## CONSIGNE DE L'EXERCICE
Pouvez-vous recopier à l'identique le passage du texte sur le logement de Jean Sineux rue Spontini qui commence par « Les listes électorales » et se termine par « année sur l'autre). » ?

Les listes électorales conservées (1909-1914) le mentionnent comme valet de chambre à cette adresse jusqu'en 1914 (source : AP, 2MI 19 221 - 2MI 19 359). Il n'occupait pourtant plus, stricto sensu, cette fonction et avait peut-être déjà emménagé dans les locaux de la Bibliothèque, au numéro 16 de la même rue. (Sans signalement des administrés eux-mêmes, les listes étaient reproduites à l'identique d'une année sur l'autre).
16, rue Spontini
Doucet abandonna rapidement son hôtel de la rue Spontini pour l'avenue du Bois de Boulogne en 1913 et Sineux migra au 16 de la rue Spontini, dans l'un des immeubles abritant la Bibliothèque. L'hôtel, propriété de Doucet, est loué en 1918 à René Gimpel ; Sineux n'y vivait évidemment plus (source : René Gimpel, Journal d'un collectionneur, Paris, 2011, p. 15). Une liste électorale de 1923 (source : AP, D1M2 3954) enregistre ce changement que l'on sait antérieur, remontant peut-être aux années de guerre (voire plus tôt) car la Bibliothèque, fermée au public en 1914 et occupant plusieurs appartements en rez-de-chaussée dans des immeubles d'habitation collectifs, aurait plus que jamais nécessité un gardien à demeure. Sineux loge avec certitude en 1920 dans un appartement en entresol au 16 rue Spontini où il a la garde du Cabinet des estampes qui en occupe deux pièces (source : AN, 20010498/59 ; lettre de Joubin au recteur du 14 juin 1920). L’entrée du Cabinet est donc distincte des lieux de consultation situés en rez-de-chaussée et se trouve sous sa surveillance. Il est bien gardien ! Un document plus tardif apporte d’autres précisions sur les conditions d'hébergement de Sineux et de sa famille rue Spontini : « Jean Sineux a une situation un peu exceptionnelle à la Bibliothèque. Il est payé 6000 fr. par an. De plus il est logé ([biffé] dans un de nos appartements) avec sa femme et ses filles, à titre de gardien de la Bibliothèque. ([biffé] Enfin, je lui ai attribué deux mansardes pour y loger ses filles, en échange de l’entretien de nos bureaux). J’ai tenu à lui donner ces quelques avantages. Mais il mérite, par les services qu’il a rendus, d’être attaché définitivement à la Bibliothèque. » (source : AN, AJ/16/8408 pour le brouillon raturé ; AN 20010498/59 pour la version dactylographiée moins informative ; rapport non daté de Joubin au recteur, vers 1921-1922).

## DONNÉES AFFICHÉES
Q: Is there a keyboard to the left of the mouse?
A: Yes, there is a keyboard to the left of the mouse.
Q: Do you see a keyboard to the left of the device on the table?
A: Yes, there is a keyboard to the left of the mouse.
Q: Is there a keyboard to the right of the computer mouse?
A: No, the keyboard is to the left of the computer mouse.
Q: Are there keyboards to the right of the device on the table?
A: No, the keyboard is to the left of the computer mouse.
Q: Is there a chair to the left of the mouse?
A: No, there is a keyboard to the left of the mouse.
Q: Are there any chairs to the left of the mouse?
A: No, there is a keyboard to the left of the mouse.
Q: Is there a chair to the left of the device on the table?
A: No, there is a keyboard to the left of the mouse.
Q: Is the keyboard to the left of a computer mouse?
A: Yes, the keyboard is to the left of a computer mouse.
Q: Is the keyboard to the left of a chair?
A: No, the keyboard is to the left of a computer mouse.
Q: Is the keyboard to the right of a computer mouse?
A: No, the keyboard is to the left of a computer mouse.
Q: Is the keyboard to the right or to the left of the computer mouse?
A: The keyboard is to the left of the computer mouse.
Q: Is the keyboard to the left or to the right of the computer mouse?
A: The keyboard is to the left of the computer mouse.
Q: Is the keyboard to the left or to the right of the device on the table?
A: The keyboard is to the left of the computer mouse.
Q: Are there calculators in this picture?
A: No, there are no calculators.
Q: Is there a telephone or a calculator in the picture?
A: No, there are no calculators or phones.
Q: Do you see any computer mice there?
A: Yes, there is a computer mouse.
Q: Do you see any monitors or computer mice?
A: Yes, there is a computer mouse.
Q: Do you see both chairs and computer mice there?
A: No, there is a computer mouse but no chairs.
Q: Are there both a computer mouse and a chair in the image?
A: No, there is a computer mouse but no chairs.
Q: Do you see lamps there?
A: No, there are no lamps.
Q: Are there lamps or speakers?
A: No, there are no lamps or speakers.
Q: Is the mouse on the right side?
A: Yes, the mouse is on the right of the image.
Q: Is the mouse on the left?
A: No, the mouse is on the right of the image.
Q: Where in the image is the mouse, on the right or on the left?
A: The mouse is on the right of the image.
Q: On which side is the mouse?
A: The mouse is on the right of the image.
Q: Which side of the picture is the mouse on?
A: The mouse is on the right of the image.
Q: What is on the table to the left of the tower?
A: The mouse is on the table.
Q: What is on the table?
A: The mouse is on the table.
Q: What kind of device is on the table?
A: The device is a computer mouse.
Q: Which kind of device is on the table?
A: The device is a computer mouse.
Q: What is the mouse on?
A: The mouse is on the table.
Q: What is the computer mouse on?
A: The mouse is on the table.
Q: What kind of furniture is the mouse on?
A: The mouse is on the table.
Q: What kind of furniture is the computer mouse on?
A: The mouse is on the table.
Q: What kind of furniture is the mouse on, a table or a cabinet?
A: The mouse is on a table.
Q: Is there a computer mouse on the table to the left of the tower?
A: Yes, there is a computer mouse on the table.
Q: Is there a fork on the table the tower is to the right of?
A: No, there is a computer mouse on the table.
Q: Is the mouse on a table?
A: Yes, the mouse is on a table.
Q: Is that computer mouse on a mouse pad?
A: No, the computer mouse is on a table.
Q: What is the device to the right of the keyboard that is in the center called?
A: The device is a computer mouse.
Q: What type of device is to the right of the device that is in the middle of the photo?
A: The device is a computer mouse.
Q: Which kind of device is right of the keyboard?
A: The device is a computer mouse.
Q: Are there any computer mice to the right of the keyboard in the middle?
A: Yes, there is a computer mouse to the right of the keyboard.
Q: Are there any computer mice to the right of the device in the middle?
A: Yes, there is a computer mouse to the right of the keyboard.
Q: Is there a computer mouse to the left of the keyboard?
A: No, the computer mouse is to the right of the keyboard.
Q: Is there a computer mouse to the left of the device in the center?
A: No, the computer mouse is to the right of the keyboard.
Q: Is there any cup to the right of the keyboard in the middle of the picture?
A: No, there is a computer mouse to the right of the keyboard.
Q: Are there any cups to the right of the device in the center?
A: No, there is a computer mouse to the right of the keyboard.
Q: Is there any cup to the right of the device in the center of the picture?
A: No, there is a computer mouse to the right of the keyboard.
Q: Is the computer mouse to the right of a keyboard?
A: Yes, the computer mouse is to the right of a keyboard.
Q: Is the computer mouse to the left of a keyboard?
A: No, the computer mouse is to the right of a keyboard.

## RÉSULTAT DE L'EXERCICE
Les listes électorales conservées (1909-1914) le mentionnent comme valet de chambre à cette adresse jusqu'en 1914 (source : AP, 2MI 19 221 - 2MI 19 359). Il n'occupait pourtant plus, stricto sensu, cette fonction et avait peut-être déjà emménagé dans les locaux de la Bibliothèque, au numéro 16 de la même rue. (Sans signalement des administrés eux-mêmes, les listes étaient reproduites à l'identique d'une année sur l'autre).